In a special issue of Science, an international team of scientists has for the first time thoroughly described Ardipithecus ramidus, a hominid species that lived 4.4 million years ago in what is now Ethiopia. This research, in the form of 11 detailed papers and more general summaries, was published today in the journal's 2 October 2009 issue. Science is published by AAAS, the nonprofit science society.

The package of research offers the first comprehensive, peer-reviewed description of the Ardipithecus fossils, which include a partial skeleton of a female, nicknamed “Ardi.” Publication of the new research was the subject of simultaneous news conferences today in the Ethiopian capital of Addis Ababa, and at AAAS/Science headquarters in Washington, D.C., with major international news media quickly conveying the story to a worldwide audience.

“What we celebrate here today are the results of a scientific mission to the very deep past,” said Tim White of the University of California Berkeley, one of the lead authors of the research, at the AAAS news conference.

The discovery and publication of the research is “an extraordinary event,” Samuel Assefa, Ethiopian ambassador to the United States, said at AAAS. “The deeper point for all of us is a deeper sense of our interconnectedness.”

Alan I. Leshner, chief executive officer of AAAS and executive publisher of Science, called the publication “truly a landmark event in our understanding of human origins.”

The last common ancestor shared by humans and chimpanzees is thought to have lived six million or more years ago. Though Ardipithecus is not itself this last common ancestor, it likely shared many of this ancestor's characteristics. For comparison, Ardipithecus is more than a million years older than “Lucy,” the partial female skeleton of Australopithecus afarensis. Until the discovery of the new Ardipithecus remains, the fossil record contained scant evidence of other hominids older than Australopithecus.

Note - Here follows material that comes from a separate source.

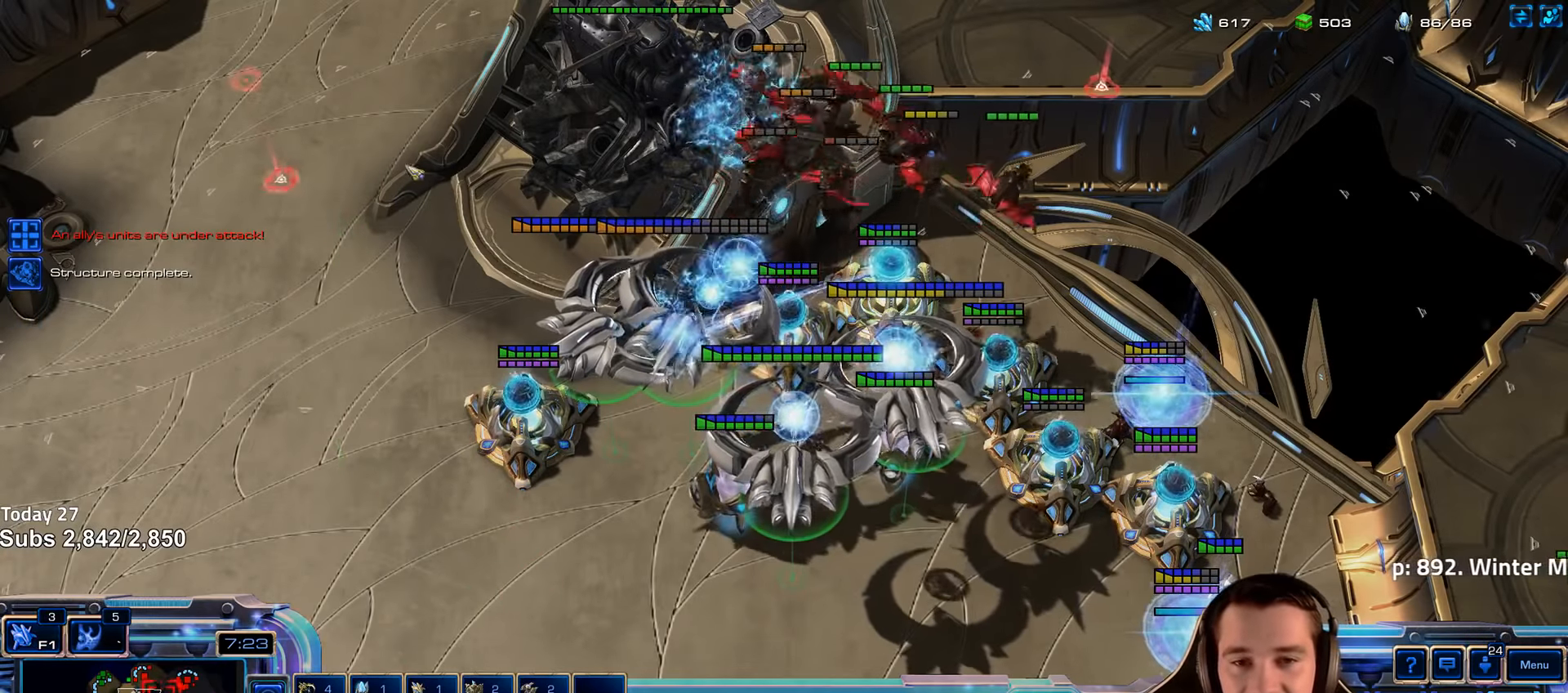
{"keys": [], "events": [[50, "a", "down"], [167, "a", "up"], [367, "tilde", "down"], [450, "tilde", "up"]]}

Through an analysis of the skull, teeth, pelvis, hands, feet and other bones, the researchers have determined that Ardipithecus had a mix of “primitive” traits, shared with its predecessors, the primates of the Miocene epoch, and “derived” traits, which it shares exclusively with later hominids.

Because of its antiquity, Ardipithecus takes us closer to the still-elusive last common ancestor. However, many of its traits do not appear in modern-day African apes. One surprising conclusion, therefore, is that it is likely that the African apes have evolved extensively since we shared that last common ancestor, which thus makes living chimpanzees and gorillas poor models for the last common ancestor and for understanding our own evolution since that time.

“In Ardipithecus we have an unspecialized form that hasn't evolved very far in the direction of Australopithecus,” said White, a professor at the Human Evolution Research Center and the Department of Integrative Biology at the

University of California at Berkeley. “So when you go from head to toe, you're seeing a mosaic creature that is neither chimpanzee, nor is it human. It is Ardipithecus.”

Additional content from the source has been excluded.